Friday morning, three days ago, was the worst day (so far) of my nursing career.

Friday morning, three days ago, was the first time I had to lay a dead child into the arms of its mother.

He was seven - he would have been eight in two weeks. He had Hunter Syndrome with some severe deformities and an extremely enlarged heart. His cardiologist had told his mother he would likely die in his sleep one night.

Unfortunately, that's not what happened.

He had an asthma attack at home - he had severe asthma. His mother gave him a dose of his asthma inhaler, and he stopped breathing. She called 911.

Due to his mouth and throat abnormalities, not really apparent from the outside, the paramedics couldn't get him intubated. By the time he arrived in the ER, he had not been breathing for almost 10 minutes and the EMS crew was doing CPR on him.

His skin was white, his lips were purple, and his belly was distended from all the air that had been forced into it. Our MD and an anesthesiologist tried to intubate him to no avail; finally an emergency tracheotomy was done. The cardiac monitor showed a flat line - asystole. Despite medications and compressions and ventilation and prayers, he was gone.

My friend LeeAnn and I were the only ones who tended to him afterward. After the coroner had seen him, we removed all the tubes, lines, wires, cleaned up the blood, washed his face. We took off his dirty diaper and put him in a fresh pair of 'big boy pants' - the first and only pair he will wear. We dressed him in a gown, cleaned the room, removed all distressing evidence of how we had violated their child.

Then we stood and waitedfor the parents

Disbelief, denial, anger and guilt. Parents crying, afraid to touch their child. Self-recrimination.

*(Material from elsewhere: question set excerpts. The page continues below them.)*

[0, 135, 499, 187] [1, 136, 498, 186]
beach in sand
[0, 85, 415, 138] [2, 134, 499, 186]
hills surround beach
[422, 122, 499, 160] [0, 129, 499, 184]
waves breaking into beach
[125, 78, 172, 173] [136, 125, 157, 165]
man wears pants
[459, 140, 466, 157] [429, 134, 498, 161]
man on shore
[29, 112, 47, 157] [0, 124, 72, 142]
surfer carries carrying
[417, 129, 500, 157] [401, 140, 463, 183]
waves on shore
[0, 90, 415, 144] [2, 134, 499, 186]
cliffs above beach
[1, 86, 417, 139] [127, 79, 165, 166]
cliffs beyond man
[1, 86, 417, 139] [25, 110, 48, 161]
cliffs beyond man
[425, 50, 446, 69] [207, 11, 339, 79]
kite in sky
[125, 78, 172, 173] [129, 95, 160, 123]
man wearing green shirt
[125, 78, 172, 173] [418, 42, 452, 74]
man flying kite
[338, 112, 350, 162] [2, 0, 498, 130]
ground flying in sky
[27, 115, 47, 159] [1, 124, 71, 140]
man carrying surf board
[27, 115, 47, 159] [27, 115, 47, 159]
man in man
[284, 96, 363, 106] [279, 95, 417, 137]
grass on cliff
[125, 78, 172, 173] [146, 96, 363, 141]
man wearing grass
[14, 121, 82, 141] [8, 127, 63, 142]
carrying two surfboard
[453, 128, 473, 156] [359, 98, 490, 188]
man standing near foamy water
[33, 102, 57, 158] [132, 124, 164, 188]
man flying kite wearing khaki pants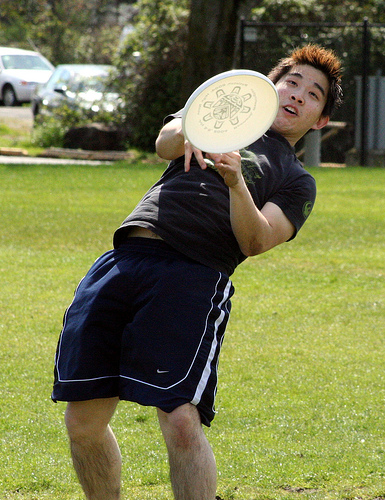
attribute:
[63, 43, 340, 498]
guy — asian, bent, standing, playing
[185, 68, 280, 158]
frisbee — round, white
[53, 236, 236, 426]
shorts — navy blue, blue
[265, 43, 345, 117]
hair — black, auburn, spiked, brown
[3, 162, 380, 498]
grass — green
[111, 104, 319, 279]
tshirt — black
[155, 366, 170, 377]
logo — nike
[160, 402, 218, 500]
leg — hairy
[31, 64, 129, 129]
car — parked, black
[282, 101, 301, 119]
mouth — open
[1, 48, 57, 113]
vehicle — silver, parked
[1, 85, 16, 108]
tire — capped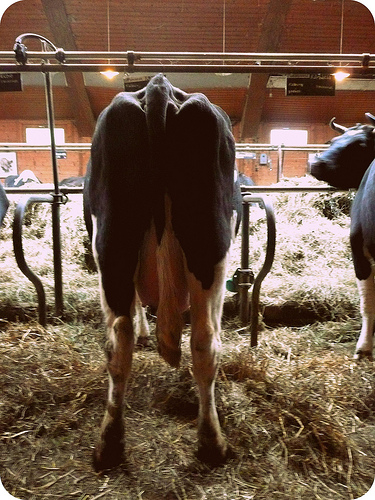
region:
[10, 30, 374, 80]
Poles above the cows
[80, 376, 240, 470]
Cow's two back feet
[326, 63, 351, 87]
Bright yellow light suspended in the air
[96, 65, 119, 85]
Bright yellow light suspended in the air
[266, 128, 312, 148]
Bright window on the back wall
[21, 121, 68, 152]
Bright window on the back wall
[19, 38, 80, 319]
Tall metal pole next to cow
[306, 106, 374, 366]
Cow looking towards the camera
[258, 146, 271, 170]
Metal box adhered to the back wall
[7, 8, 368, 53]
Wooden ceiling of the building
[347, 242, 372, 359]
white and black leg of cow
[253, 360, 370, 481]
hay or straw in a cow barn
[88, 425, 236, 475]
cow's two back hooves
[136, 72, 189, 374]
a cow's black and white tail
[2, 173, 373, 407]
cows in a cow barn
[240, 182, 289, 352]
metal rail in a cow barn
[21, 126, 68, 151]
window in cow barn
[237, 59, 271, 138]
rafter in a cow barn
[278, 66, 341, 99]
sign in a cow barn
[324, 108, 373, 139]
curved horns on a cow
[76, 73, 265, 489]
a black cow with white legs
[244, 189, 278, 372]
a curved metal bar between cows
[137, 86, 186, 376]
a black and white tail of cow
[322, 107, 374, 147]
two horns on bull's head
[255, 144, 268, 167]
an electrical box on wall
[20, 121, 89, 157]
a window on the left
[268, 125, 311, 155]
a window on the right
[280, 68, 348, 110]
a black sign with white writting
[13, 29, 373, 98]
a bar above the cows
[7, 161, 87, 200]
tops of cows backs on other side of room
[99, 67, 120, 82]
The light is on.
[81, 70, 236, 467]
The cow is black and white.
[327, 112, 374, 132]
The cow has horns.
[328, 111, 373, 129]
The horns are gray.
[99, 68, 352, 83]
A row of lights.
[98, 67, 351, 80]
The lights are on.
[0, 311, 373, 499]
Hay is on the ground.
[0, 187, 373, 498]
The hay is brown.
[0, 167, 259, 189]
Cows are in the background.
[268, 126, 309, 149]
A window is in the background.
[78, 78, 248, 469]
the backside of a cow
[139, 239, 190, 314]
back of a cow's udder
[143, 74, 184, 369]
the tail of a cow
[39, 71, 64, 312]
a metal post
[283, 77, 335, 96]
a black and white sign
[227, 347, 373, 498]
hay on the ground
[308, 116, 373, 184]
the head of a cow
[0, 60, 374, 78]
a long metal beam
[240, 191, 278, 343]
a curved metal pole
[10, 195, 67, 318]
a curved metal pole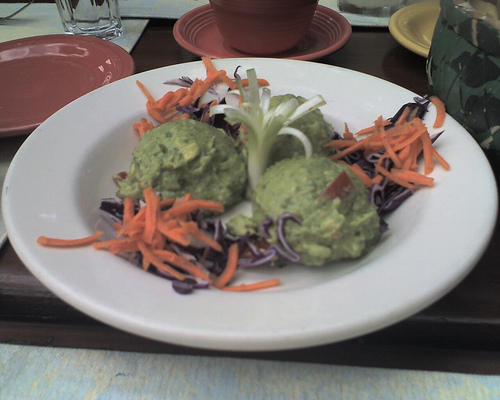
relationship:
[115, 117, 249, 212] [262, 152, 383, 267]
ball of food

his mother didn't want to see the tracheotomy, so I bandaged it up and covered every trace. I told her she could hold him, so she dragged a chair to the edge of the stretcher and sat there, unsure of how to proceed. I picked her dead son, seven years old, would have been eight in two weeks, up in my arms and laid him in her lap. She held him and wept and kissed him while her husband stood by and wept and tears rolled silently down our faces. Her husband didn't want to sit and hold him; he cried out that he wanted to hold his son in his arms, so once again I picked up the child from his mother's lap and placed him in his father's arms. He embraced his dead son, rocked him, patted his back and sobbed. Finally they laid him back down and kissed him goodbye

I never want to have to do that again. I know I will though. I need to be there for the parents, for those left behind. He looked so peaceful, with a half smile on his face. But his mother is going home to an empty house with no birthday party in two weeks, and no more little-boy smiles.